Wednesday, August 19, 2009

Straddling the Continental Divide: Western New Mexico,(May 2009) VIII

Ring muhly (Muhlenbergia torreyi) at the edge of the pinion-juniper woodlands
Bear Mountain Lodge, Silver City, NM

Short Detour

On Tuesday morning, May 19, 2009, before we explored the cultural resources of central Silver City, we accompanied the volunteer naturalist at Bear Mountain Lodge on a guided tour of one of the lodge grounds' trails. The driest, sandiest, and most exposed portions of the the trail were bordered with a strikingly unusual grass (at least for this Easterner): ring muhly (Muhlenbergia torreyi). The grass obviously gets started from a single plant in the center, then the center dies back and the grass expands outward from the origin. It has a an umistakable growth form that can spread for dozens of feet.


The Catwalk

One of the main reasons we wanted to visit the Silver City area was to walk The Catwalk National Recreation Trail in the Gila National Forest. After we finished birding at The Nature Conservancy's Gila River Farm on Wednesday morning, May 20, we drove a half-hour north on US 180 to the town of Glenwood, where we turned east off the main road and drove five miles to The Catwalk trailhead.
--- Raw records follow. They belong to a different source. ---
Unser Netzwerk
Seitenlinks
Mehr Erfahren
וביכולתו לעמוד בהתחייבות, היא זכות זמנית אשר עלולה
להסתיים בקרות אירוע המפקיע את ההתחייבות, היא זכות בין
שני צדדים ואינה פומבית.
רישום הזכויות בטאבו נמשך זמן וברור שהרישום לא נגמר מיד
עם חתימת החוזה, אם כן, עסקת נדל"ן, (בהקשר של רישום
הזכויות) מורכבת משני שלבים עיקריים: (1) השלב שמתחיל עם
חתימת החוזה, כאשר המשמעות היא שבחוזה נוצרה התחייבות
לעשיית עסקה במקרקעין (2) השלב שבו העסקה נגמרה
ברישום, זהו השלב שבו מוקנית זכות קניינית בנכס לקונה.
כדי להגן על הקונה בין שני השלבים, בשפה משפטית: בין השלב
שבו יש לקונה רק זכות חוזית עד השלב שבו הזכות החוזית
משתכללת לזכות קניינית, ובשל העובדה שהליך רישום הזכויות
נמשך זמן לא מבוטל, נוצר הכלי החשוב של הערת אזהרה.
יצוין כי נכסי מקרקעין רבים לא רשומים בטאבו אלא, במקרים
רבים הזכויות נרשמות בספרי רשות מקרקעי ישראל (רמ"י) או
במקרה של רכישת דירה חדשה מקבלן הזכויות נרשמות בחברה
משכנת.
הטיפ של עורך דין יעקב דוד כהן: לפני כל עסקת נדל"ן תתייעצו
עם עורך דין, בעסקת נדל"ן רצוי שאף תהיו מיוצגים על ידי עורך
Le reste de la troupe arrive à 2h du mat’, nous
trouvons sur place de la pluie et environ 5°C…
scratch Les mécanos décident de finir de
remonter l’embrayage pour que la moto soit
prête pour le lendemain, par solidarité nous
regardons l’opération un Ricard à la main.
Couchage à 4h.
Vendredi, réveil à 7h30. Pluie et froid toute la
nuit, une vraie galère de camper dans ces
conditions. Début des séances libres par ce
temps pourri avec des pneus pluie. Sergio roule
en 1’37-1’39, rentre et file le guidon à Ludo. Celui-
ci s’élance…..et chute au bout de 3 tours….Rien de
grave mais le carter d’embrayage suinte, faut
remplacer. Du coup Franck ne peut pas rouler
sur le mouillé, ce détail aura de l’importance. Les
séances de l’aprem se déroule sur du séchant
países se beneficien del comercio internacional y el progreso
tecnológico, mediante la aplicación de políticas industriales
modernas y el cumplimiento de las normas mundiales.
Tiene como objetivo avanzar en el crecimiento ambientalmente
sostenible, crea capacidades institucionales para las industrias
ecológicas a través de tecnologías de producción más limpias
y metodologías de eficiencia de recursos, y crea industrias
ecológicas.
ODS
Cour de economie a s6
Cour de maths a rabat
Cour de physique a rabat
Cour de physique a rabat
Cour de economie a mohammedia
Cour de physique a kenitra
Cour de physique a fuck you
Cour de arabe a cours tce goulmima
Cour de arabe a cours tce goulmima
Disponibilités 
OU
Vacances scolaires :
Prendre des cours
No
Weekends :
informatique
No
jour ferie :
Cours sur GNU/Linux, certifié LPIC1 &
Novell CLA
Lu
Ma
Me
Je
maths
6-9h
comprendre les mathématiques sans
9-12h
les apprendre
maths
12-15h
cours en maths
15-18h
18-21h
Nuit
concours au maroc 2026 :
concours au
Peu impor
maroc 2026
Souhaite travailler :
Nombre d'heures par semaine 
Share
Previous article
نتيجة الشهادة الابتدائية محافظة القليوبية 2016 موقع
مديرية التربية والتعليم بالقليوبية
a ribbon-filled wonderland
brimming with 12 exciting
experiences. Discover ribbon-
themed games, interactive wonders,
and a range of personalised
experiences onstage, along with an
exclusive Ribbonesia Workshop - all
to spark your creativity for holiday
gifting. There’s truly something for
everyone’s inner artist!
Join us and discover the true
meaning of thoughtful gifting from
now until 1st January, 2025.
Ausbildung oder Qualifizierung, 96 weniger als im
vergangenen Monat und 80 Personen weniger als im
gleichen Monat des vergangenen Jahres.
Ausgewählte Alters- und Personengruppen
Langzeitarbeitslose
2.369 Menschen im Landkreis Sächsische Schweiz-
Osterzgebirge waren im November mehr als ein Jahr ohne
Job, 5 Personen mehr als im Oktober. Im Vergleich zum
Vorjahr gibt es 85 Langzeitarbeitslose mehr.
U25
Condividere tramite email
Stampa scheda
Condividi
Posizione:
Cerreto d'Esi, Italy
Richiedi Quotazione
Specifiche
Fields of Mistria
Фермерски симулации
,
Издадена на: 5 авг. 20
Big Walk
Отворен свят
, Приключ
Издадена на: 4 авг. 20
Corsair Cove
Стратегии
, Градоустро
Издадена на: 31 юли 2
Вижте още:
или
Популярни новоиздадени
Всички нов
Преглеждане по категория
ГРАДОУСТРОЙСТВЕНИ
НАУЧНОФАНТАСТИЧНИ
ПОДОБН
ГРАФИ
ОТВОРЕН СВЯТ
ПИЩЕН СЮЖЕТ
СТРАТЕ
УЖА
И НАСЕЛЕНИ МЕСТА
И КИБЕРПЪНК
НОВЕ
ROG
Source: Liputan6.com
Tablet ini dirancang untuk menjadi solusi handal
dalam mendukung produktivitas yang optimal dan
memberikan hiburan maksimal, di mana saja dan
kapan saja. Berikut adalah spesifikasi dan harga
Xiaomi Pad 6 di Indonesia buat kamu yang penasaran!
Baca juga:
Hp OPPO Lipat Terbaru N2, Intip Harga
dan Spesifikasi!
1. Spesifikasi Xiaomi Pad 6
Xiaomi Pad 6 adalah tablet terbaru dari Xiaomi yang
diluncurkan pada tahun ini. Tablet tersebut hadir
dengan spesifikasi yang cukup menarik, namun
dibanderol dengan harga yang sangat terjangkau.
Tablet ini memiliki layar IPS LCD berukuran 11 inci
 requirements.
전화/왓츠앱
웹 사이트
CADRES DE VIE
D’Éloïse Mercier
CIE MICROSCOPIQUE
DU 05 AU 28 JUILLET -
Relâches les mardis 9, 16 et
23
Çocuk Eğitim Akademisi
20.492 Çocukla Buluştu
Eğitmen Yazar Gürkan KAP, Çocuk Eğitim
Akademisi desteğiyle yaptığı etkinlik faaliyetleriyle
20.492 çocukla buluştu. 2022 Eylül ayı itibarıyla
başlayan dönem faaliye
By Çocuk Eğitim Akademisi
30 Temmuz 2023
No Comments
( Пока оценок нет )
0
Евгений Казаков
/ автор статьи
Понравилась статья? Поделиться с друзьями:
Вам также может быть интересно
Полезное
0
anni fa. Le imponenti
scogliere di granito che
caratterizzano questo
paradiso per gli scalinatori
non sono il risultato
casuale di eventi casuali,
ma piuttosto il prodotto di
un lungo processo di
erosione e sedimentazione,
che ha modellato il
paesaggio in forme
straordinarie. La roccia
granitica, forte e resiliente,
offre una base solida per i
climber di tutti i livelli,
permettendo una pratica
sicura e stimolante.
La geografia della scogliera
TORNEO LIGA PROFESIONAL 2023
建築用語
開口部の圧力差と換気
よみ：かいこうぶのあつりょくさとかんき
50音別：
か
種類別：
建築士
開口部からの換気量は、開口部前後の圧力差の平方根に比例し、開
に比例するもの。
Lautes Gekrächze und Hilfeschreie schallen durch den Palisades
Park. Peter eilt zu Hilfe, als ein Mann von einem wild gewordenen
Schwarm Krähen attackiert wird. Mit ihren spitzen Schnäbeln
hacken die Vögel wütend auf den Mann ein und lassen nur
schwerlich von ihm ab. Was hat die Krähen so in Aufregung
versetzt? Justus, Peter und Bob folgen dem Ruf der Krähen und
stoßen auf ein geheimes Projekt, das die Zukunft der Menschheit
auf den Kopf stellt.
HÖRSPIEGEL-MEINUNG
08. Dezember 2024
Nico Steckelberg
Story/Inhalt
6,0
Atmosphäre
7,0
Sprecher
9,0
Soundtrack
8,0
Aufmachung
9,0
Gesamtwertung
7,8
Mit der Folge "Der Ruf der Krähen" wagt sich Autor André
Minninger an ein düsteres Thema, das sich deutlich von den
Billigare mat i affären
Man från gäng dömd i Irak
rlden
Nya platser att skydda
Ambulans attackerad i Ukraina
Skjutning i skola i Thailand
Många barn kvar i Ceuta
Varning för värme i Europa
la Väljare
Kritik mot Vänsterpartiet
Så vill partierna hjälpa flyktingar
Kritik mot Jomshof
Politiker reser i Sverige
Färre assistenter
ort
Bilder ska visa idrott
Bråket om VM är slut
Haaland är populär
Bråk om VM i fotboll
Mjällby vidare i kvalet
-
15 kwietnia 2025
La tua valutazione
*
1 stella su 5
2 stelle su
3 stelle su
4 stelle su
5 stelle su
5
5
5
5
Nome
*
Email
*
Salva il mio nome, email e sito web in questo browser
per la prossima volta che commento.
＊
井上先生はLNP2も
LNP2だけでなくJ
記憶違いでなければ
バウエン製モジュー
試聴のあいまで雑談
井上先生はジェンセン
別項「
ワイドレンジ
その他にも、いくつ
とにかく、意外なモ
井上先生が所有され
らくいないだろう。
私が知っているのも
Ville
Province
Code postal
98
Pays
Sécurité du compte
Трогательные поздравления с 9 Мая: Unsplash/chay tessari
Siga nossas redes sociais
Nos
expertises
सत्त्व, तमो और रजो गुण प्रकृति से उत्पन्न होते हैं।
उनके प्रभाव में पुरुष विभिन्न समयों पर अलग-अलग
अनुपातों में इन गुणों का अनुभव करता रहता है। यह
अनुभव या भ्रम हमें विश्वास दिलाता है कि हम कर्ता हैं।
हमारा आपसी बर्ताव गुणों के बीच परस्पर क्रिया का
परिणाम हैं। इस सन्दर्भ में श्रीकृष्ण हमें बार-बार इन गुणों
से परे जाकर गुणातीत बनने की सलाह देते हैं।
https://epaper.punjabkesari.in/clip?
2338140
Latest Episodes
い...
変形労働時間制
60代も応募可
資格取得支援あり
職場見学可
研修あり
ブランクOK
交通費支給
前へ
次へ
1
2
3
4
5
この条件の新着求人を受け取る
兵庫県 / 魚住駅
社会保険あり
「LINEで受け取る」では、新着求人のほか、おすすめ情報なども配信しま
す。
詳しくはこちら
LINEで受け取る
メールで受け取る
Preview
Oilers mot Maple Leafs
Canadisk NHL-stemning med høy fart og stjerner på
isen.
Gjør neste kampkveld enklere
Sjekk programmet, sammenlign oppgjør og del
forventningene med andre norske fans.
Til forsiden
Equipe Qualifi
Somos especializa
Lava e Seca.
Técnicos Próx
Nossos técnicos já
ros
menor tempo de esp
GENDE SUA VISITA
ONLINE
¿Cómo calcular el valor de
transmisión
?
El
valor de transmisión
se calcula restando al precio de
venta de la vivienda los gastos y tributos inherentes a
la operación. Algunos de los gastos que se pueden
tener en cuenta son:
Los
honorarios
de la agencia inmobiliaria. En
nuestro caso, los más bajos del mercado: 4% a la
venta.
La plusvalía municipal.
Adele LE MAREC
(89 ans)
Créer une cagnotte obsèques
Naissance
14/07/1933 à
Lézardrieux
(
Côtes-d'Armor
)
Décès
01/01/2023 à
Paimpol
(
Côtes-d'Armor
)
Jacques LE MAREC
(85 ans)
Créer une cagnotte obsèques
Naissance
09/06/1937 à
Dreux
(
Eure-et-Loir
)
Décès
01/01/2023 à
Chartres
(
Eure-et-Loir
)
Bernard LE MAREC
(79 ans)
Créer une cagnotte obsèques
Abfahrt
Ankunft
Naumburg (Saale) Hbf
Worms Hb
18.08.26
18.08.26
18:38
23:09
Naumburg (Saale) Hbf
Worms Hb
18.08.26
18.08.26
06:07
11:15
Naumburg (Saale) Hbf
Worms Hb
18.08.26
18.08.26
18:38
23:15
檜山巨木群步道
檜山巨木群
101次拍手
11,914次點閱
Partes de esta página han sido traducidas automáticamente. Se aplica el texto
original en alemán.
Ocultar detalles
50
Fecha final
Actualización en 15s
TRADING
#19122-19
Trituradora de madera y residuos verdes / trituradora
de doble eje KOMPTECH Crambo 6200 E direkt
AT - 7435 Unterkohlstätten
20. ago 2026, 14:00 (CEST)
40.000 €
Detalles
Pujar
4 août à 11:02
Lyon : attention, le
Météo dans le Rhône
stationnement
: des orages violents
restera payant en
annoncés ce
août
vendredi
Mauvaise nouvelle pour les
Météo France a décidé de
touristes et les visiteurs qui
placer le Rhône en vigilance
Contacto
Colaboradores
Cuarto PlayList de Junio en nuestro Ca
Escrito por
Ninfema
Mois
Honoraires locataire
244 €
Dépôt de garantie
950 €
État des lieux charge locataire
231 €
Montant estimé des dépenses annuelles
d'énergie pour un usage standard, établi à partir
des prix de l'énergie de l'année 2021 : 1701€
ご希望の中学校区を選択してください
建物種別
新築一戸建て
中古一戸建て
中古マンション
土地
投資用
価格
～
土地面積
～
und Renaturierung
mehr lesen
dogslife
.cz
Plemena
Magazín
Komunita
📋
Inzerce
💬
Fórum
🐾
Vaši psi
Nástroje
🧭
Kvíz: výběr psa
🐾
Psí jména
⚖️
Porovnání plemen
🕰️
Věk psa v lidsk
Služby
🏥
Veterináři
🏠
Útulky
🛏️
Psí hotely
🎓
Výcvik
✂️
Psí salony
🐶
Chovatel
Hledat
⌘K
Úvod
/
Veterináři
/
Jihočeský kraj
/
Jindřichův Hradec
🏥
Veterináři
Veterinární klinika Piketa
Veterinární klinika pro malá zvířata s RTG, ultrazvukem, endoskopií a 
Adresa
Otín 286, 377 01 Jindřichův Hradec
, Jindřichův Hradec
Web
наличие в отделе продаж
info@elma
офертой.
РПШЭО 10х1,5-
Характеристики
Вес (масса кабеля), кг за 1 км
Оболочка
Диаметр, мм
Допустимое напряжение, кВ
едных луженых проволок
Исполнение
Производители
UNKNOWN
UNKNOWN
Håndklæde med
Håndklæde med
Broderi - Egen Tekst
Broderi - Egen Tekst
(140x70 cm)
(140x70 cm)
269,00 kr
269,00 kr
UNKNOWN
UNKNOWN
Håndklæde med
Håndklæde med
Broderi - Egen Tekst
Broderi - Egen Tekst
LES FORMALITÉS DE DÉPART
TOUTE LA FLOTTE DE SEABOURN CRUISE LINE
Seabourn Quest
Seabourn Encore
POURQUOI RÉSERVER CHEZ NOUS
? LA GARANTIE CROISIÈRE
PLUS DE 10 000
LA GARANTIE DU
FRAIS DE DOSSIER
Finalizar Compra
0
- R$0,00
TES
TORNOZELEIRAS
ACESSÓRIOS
The Catwalk is a trail developed through Whitewater Creek canyon that replaced a pipeline originally built in the 1800 to provide a dependable source of water for mining and refining operations near Glenwood. Workers who created the original trail penetrated a mile into the canyon to install pipe. Where the creekbed filled the entire canyon bottom, the workers bolted the pipeline to the canyon walls and installed a metal grate on top to allow them to walk up into the canyon to service the pipe. The grating was narrow and precarious, hence the nickname "catwalk." Over the years, floods have washed out most (but not all) traces of the original pipeline and walk, but the Forest Service has rebuilt and modernized the popular trail, making it among the most popular attractions in southwestern New Mexico.


When we arrived, the skies threatened rain, but we had driven over an hour north of Silver City, and we didn't want to waste all that time just to come back another day. So, we began walking the trail. The walk begins as a rocky footpath, but quickly reaches the steel grating affixed to the canyon walls. When we reached the suspended section, we asked a couple leaving the walk to take our pictures, then we quickly moved on into the canyon. The walk was disconcerting but exhilarating as the creek roared and foamed under our feet. After a few hundred yards, the metal grating ended and the trail continued up into the canyon as a rocky footpath with occasional wooden steps in the steepest sections. At its upper end, the trail terminated under a huge overhang of rock, with the creek surging among gigantic boulders below. (It is possible to continue up the canyon on the Whitewater Creek Trail into the Gila Wilderness.) That day, a group of high school kids was wading and swimming in the creek despite the cloudy skies and cool temperatures.

Whitewater Creek near the terminus of The Catwalk Trail

Just as we reached the upper end of the trail, it began to rain. We decided to wait to see if it would stop, but after 10 minutes, with no end in sight, we started back down the trail. We stopped every place there was a rocky overhang in the cliff to get out of the rain, waiting at one point for 20 minutes, mashed up against the rock in a really uncomfortable position as the rain poured down.

Finally, the rain let up a bit and we continued down the trail. We encountered a couple and their dog (the guy was tall, slender, and very good looking) equipped with rain gear.

Naturally, by the time we reached the parking lot, the rain had stopped. As we sat in the car eating our lunch, a car pulled up and disgorded two bedraggled looking backpackers who plodded up toward the trailhead, headed for a backcountry trip in the Gila Wilderness. While I yearned to accompany them, I thought about backpacking in the rain in the mountains and gave the whole concept another thought. (It ended up raining for the next several days, so they probably had a soggy trek.) I recognized the person driving the car that had brought the backpakers to the trailhead--it was the woman who had taken our picture as we first entered The Catwalk. I expressed surprise at seeing her again, and she said that she was an artist who lived in Glenwood, and that she had seen the two backpakers walking past her house. She took pity on them and drove them the five miles to the trailhead. Glenwood sounds like a nice community.

Two more birds on this trip (neither "life listers"): Canyon Wren (Catherpes mexicanus) and American Dipper (Cinclus mexicanus).